• _To-do item_
Report every line of the items below that contains the string "Values". Treat case as significant.

• _Supplied data_
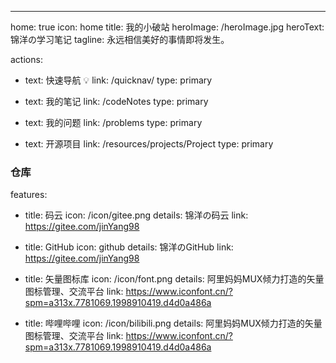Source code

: ---
home: true
icon: home
title: 我的小破站
heroImage: /heroImage.jpg
heroText: 锦洋の学习笔记
tagline: 永远相信美好的事情即将发生。

actions:
  - text: 快速导航 💡
    link: /quicknav/
    type: primary
    
  - text: 我的笔记
    link: /codeNotes
    type: primary
  
  - text: 我的问题
    link: /problems
    type: primary
    
  - text: 开源项目
    link: /resources/projects/Project
    type: primary

### 仓库 ###

features:
  - title: 码云
    icon: /icon/gitee.png
    details: 锦洋の码云
    link: https://gitee.com/jinYang98

  - title: GitHub
    icon: github
    details: 锦洋のGitHub
    link: https://gitee.com/jinYang98
    
  - title: 矢量图标库
    icon: /icon/font.png
    details: 阿里妈妈MUX倾力打造的矢量图标管理、交流平台
    link: https://www.iconfont.cn/?spm=a313x.7781069.1998910419.d4d0a486a    
    
  - title: 哔哩哔哩
    icon: /icon/bilibili.png
    details: 阿里妈妈MUX倾力打造的矢量图标管理、交流平台
    link: https://www.iconfont.cn/?spm=a313x.7781069.1998910419.d4d0a486a
    





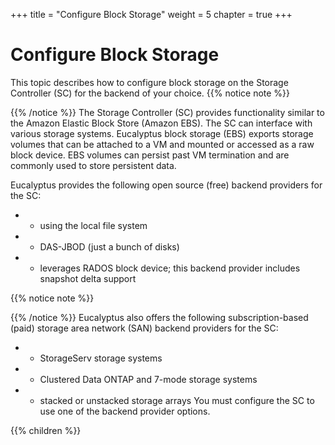 +++
title = "Configure Block Storage"
weight = 5
chapter = true
+++


# Configure Block Storage
This topic describes how to configure block storage on the Storage Controller (SC) for the backend of your choice.
{{% notice note %}}

{{% /notice %}}
The Storage Controller (SC) provides functionality similar to the Amazon Elastic Block Store (Amazon EBS). The SC can interface with various storage systems. Eucalyptus block storage (EBS) exports storage volumes that can be attached to a VM and mounted or accessed as a raw block device. EBS volumes can persist past VM termination and are commonly used to store persistent data. 

Eucalyptus provides the following open source (free) backend providers for the SC: 



* - using the local file system 
* - DAS-JBOD (just a bunch of disks) 
* - leverages RADOS block device; this backend provider includes snapshot delta support 

{{% notice note %}}

{{% /notice %}}
Eucalyptus also offers the following subscription-based (paid) storage area network (SAN) backend providers for the SC: 



* - StorageServ storage systems 
* - Clustered Data ONTAP and 7-mode storage systems 
* - stacked or unstacked storage arrays 
You must configure the SC to use one of the backend provider options. 



{{% children %}}
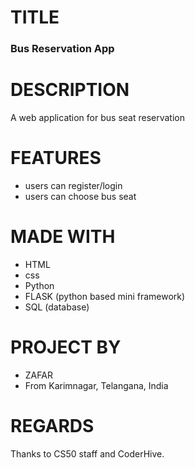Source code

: # TITLE

### Bus Reservation App

# DESCRIPTION

A web application for bus seat reservation

# FEATURES

* users can register/login
* users can choose bus seat

# MADE WITH

* HTML
* css
* Python
* FLASK  (python based mini framework)
* SQL (database)

# PROJECT BY

* ZAFAR
* From Karimnagar, Telangana, India

# REGARDS

Thanks to CS50 staff and CoderHive.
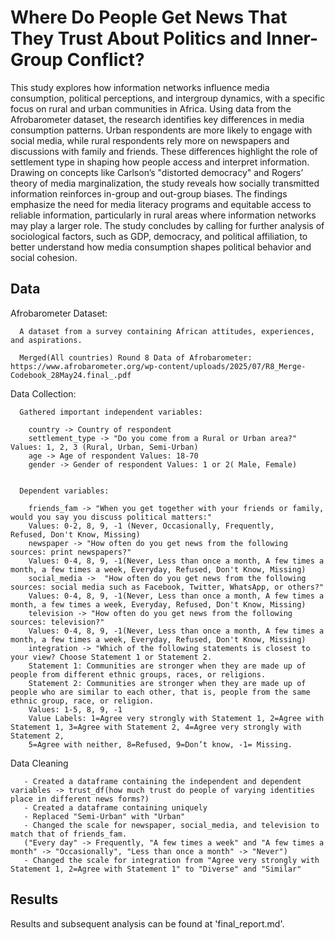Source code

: # Where Do People Get News That They Trust About Politics and Inner-Group Conflict?
  
  
  
  This study explores how information networks influence media consumption, political perceptions, and intergroup dynamics, with a specific focus on rural and urban communities in Africa.
Using data from the Afrobarometer dataset, the research identifies key differences in media consumption patterns. Urban respondents are more likely to engage with social media, while rural 
respondents rely more on newspapers and discussions with family and friends. These differences highlight the role of settlement type in shaping how people access and interpret information. 
Drawing on concepts like Carlson’s "distorted democracy" and Rogers’ theory of media marginalization, the study reveals how socially transmitted information reinforces in-group and out-group 
biases. The findings emphasize the need for media literacy programs and equitable access to reliable information, particularly in rural areas where information networks may play a larger role. 
The study concludes by calling for further analysis of sociological factors, such as GDP, democracy, and political affiliation, to better understand how media consumption shapes political 
behavior and social cohesion.



## Data

  Afrobarometer Dataset:

      A dataset from a survey containing African attitudes, experiences, and aspirations.

      Merged(All countries) Round 8 Data of Afrobarometer:  https://www.afrobarometer.org/wp-content/uploads/2025/07/R8_Merge-Codebook_28May24.final_.pdf
      
  Data Collection:

      Gathered important independent variables:

        country -> Country of respondent 
        settlement_type -> "Do you come from a Rural or Urban area?" Values: 1, 2, 3 (Rural, Urban, Semi-Urban)
        age -> Age of respondent Values: 18-70
        gender -> Gender of respondent Values: 1 or 2( Male, Female)
        

      Dependent variables:

        friends_fam -> "When you get together with your friends or family, would you say you discuss political matters:" 
        Values: 0-2, 8, 9, -1 (Never, Occasionally, Frequently,     Refused, Don't Know, Missing)
        newspaper -> "How often do you get news from the following sources: print newspapers?" 
        Values: 0-4, 8, 9, -1(Never, Less than once a month, A few times a month, a few times a week, Everyday, Refused, Don't Know, Missing)
        social_media ->  "How often do you get news from the following sources: social media such as Facebook, Twitter, WhatsApp, or others?" 
        Values: 0-4, 8, 9, -1(Never, Less than once a month, A few times a month, a few times a week, Everyday, Refused, Don't Know, Missing)
        television -> "How often do you get news from the following sources: television?" 
        Values: 0-4, 8, 9, -1(Never, Less than once a month, A few times a month, a few times a week, Everyday, Refused, Don't Know, Missing)
        integration -> "Which of the following statements is closest to your view? Choose Statement 1 or Statement 2. 
        Statement 1: Communities are stronger when they are made up of people from different ethnic groups, races, or religions. 
        Statement 2: Communities are stronger when they are made up of people who are similar to each other, that is, people from the same ethnic group, race, or religion.
        Values: 1-5, 8, 9, -1 
        Value Labels: 1=Agree very strongly with Statement 1, 2=Agree with Statement 1, 3=Agree with Statement 2, 4=Agree very strongly with Statement 2, 
        5=Agree with neither, 8=Refused, 9=Don’t know, -1= Missing. 
        
        
  Data Cleaning

       - Created a dataframe containing the independent and dependent variables -> trust_df(how much trust do people of varying identities place in different news forms?)
       - Created a dataframe containing uniquely 
       - Replaced "Semi-Urban" with "Urban"
       - Changed the scale for newspaper, social_media, and television to match that of friends_fam. 
       ("Every day" -> Frequently, "A few times a week" and "A few times a month" -> "Occasionally", "Less than once a month" -> "Never")
       - Changed the scale for integration from "Agree very strongly with Statement 1, 2=Agree with Statement 1" to "Diverse" and "Similar"
       
        


## Results

   Results and subsequent analysis can be found at 'final_report.md'.


  




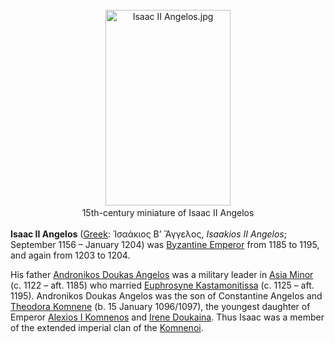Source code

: <div class="photo" colspan="2" style="text-align: center; margin: 25px 0 10px;"><a class="image" href="https://en.wikipedia.org/wiki/File:Isaac_II_Angelos.jpg"><img alt="Isaac II Angelos.jpg" data-file-height="216" data-file-width="138" decoding="async" height="313" src="https://upload.wikimedia.org/wikipedia/commons/a/a7/Isaac_II_Angelos.jpg" width="200"/></a><div style="line-height:normal;padding-bottom:0.2em;padding-top:0.2em;">15th-century miniature of Isaac II Angelos</div></div>

[comment]: # 'breakpoint'
<p><b>Isaac II Angelos</b> (<a href="https://en.wikipedia.org/wiki/Greek_language" title="Greek language">Greek</a>: <span lang="el"><span lang="grc" title="Ancient Greek language text">Ἰσαάκιος Β’ Ἄγγελος</span></span>, <i>Isaakios II Angelos</i>; September 1156 – January 1204) was <a class="mw-redirect" href="https://en.wikipedia.org/wiki/Byzantine_Emperor" title="Byzantine Emperor">Byzantine Emperor</a> from 1185 to 1195, and again from 1203 to 1204.
</p><p>His father <a href="https://en.wikipedia.org/wiki/Andronikos_Doukas_Angelos" title="Andronikos Doukas Angelos">Andronikos Doukas Angelos</a> was a military leader in <a class="mw-redirect" href="https://en.wikipedia.org/wiki/Asia_Minor" title="Asia Minor">Asia Minor</a> (c. 1122 – aft. 1185) who married <a href="https://en.wikipedia.org/wiki/Euphrosyne_Kastamonitissa" title="Euphrosyne Kastamonitissa">Euphrosyne Kastamonitissa</a> (c. 1125 – aft. 1195). Andronikos Doukas Angelos was the son of Constantine Angelos and <a href="https://en.wikipedia.org/wiki/Theodora_Komnene_(daughter_of_Alexios_I)" title="Theodora Komnene (daughter of Alexios I)">Theodora Komnene</a> (b. 15 January 1096/1097), the youngest daughter of Emperor <a href="https://en.wikipedia.org/wiki/Alexios_I_Komnenos" title="Alexios I Komnenos">Alexios I Komnenos</a> and <a href="https://en.wikipedia.org/wiki/Irene_Doukaina" title="Irene Doukaina">Irene Doukaina</a>. Thus Isaac was a member of the extended imperial clan of the <a class="mw-redirect" href="https://en.wikipedia.org/wiki/Komnenoi" title="Komnenoi">Komnenoi</a>.
</p>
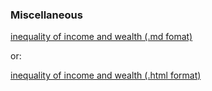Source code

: ### Miscellaneous

[inequality of income and wealth (.md fomat)](docs/inequality/income_wealth_trends.md)

or:

[inequality of income and wealth (.html format)](https://dblanding.github.io/misc/inequality/income_wealth_trends.html)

• _Answer for the task_
        settlement_type -> "Do you come from a Rural or Urban area?" Values: 1, 2, 3 (Rural, Urban, Semi-Urban)
        age -> Age of respondent Values: 18-70
        gender -> Gender of respondent Values: 1 or 2( Male, Female)
        Values: 0-2, 8, 9, -1 (Never, Occasionally, Frequently,     Refused, Don't Know, Missing)
        Values: 0-4, 8, 9, -1(Never, Less than once a month, A few times a month, a few times a week, Everyday, Refused, Don't Know, Missing)
        Values: 0-4, 8, 9, -1(Never, Less than once a month, A few times a month, a few times a week, Everyday, Refused, Don't Know, Missing)
        Values: 0-4, 8, 9, -1(Never, Less than once a month, A few times a month, a few times a week, Everyday, Refused, Don't Know, Missing)
        Values: 1-5, 8, 9, -1 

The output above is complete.